* **ZITIERTER ABSCHNITT**:
※
Herr Kollege von Fircks, ich muß Sie bitten, eine Sekunde zu warten, obgleich dies ein Ungleichgewicht ist; denn wenn Sie nicht anwesend sind, wird die Frage übergangen. Aber ohne den Herrn Staatssekretär können wir nichts machen.
Zur Beantwortung steht nunmehr Herr Parlamentarischer Staatssekretär Moersch zur Verfügung. Ich rufe die Frage 4 des Herrn Abgeordneten Freiherr von Fircks auf:Durch wehte Mitteilungen oder Zusicherungen, die zur Interpretation der Verträge verwendet werden können, haben die Vertragspartner in Moskau und Warschau kundgetan — laut „Sozialdemokratischer Pressedienst" Nr. 13/1972 vom 22. März dieses Jahres —, daß das „Recht auf Selbstbestimmung und Heimat durch die Ostverträge nicht berührt" werde?
Herr Abgeordneter, Ihre Anfrage bezieht sich auf eine Sonderbeilage des „Sozialdemokratischen Pressedienstes" zum Thema „Selbstbestimmung und Eingliederung" vom 28. März 1972. Darin wird der Kollege Wehner mit der Äußerung zitiert, daß das Recht auf Selbstbestimmung und Heimat durch die Verträge mit Moskau und Warschau nicht berührt werde.
Dies geht eindeutig aus den Verträgen selbst hervor und bedarf insofern keiner Zusicherung der Vertragspartner. Im übrigen handelt es sich hier um unveräußerliche Rechte, die durch Verträge nicht in Frage gestellt werden können.
Eine Zusatzfrage.
※
* **UNBEARBEITETE ZEILEN**:
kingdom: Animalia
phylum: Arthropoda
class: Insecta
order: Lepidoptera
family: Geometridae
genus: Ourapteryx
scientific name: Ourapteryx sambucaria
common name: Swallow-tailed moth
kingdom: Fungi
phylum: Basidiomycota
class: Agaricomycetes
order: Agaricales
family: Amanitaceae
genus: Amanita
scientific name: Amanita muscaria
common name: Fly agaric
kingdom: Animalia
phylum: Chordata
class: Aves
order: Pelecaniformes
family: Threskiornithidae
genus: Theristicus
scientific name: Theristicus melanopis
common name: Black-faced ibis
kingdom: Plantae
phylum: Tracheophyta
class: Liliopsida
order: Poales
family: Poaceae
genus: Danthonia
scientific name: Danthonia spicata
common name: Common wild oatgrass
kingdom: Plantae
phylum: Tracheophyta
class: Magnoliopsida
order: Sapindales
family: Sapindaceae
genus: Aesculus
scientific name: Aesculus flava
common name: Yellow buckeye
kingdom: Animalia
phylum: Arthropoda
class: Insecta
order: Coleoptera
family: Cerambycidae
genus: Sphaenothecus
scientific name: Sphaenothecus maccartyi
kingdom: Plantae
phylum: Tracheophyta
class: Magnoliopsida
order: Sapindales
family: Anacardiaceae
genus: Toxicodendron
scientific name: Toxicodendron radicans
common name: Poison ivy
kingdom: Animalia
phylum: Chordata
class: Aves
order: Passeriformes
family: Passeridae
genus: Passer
※
* **AUFGABENSTELLUNG**:
Gib aus dem Text über die Ostverträge alles von „Dies geht eindeutig“ bis hinunter zu „Eine Zusatzfrage.“ wortgetreu aus.

* **ANTWORT**:
Dies geht eindeutig aus den Verträgen selbst hervor und bedarf insofern keiner Zusicherung der Vertragspartner. Im übrigen handelt es sich hier um unveräußerliche Rechte, die durch Verträge nicht in Frage gestellt werden können.
Eine Zusatzfrage.